Requirement:
Find each line of the material below in which the word "appropriate" occurs, and return it.
========================================================================
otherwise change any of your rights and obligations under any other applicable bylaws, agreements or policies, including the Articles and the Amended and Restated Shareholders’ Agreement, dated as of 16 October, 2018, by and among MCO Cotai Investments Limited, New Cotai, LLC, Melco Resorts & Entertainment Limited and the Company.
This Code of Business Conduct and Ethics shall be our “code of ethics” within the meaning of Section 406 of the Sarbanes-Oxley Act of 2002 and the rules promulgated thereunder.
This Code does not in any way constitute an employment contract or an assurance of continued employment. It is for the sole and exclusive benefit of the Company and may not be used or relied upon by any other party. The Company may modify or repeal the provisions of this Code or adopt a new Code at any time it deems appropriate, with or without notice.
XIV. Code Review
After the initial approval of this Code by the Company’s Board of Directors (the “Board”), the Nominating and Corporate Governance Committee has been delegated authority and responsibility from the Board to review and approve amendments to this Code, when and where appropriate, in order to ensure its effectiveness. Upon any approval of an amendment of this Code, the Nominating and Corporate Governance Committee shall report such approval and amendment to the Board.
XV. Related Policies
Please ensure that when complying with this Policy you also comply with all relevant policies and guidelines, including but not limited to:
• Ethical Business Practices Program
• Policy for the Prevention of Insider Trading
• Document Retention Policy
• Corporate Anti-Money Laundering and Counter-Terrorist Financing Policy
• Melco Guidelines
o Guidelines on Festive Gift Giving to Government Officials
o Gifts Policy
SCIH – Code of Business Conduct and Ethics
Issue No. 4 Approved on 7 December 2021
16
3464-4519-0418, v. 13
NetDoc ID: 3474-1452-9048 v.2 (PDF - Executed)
========================================================================
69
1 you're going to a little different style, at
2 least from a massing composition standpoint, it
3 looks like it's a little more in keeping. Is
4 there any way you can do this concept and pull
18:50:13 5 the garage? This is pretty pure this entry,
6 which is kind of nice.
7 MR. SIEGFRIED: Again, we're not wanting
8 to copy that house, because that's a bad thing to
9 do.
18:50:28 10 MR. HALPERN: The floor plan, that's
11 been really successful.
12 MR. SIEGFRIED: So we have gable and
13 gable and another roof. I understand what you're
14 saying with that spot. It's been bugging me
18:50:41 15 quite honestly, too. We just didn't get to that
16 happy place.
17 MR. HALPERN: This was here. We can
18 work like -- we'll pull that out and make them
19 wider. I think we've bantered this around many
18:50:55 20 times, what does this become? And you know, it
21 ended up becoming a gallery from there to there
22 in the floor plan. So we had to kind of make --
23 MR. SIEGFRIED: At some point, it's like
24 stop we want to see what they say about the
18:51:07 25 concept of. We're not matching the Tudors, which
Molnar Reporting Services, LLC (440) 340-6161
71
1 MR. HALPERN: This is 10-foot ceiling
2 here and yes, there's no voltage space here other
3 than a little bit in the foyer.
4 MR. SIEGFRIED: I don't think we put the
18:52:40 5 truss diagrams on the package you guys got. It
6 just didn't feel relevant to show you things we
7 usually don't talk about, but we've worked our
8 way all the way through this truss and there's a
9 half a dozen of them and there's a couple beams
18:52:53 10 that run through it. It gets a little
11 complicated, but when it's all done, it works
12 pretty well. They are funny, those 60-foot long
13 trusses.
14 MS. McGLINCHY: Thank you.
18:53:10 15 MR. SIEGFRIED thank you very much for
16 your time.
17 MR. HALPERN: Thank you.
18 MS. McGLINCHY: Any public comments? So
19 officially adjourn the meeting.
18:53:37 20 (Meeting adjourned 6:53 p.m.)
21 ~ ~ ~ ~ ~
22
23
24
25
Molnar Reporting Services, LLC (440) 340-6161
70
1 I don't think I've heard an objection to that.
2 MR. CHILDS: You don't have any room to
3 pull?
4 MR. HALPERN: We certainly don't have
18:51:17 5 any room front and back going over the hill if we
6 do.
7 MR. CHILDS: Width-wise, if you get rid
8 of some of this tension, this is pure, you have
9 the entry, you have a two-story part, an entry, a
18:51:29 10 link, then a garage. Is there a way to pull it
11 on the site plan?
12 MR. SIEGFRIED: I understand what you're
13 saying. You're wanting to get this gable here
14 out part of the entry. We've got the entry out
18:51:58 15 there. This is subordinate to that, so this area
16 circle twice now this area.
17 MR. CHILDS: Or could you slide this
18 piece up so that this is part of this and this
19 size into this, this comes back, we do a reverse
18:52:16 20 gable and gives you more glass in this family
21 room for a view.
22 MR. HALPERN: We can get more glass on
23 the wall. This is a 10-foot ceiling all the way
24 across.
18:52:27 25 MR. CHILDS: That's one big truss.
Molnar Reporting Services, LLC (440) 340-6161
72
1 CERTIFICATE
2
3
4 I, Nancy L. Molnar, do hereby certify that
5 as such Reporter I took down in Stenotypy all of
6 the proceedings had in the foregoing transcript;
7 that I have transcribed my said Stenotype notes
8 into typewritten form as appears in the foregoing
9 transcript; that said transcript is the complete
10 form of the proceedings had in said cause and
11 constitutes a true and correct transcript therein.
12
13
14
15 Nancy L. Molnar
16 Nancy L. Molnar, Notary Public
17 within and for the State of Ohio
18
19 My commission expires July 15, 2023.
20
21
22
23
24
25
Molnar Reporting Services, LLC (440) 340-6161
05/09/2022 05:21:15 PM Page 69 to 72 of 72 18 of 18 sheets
========================================================================
Solution to the exercise:
This Code does not in any way constitute an employment contract or an assurance of continued employment. It is for the sole and exclusive benefit of the Company and may not be used or relied upon by any other party. The Company may modify or repeal the provisions of this Code or adopt a new Code at any time it deems appropriate, with or without notice.
After the initial approval of this Code by the Company’s Board of Directors (the “Board”), the Nominating and Corporate Governance Committee has been delegated authority and responsibility from the Board to review and approve amendments to this Code, when and where appropriate, in order to ensure its effectiveness. Upon any approval of an amendment of this Code, the Nominating and Corporate Governance Committee shall report such approval and amendment to the Board.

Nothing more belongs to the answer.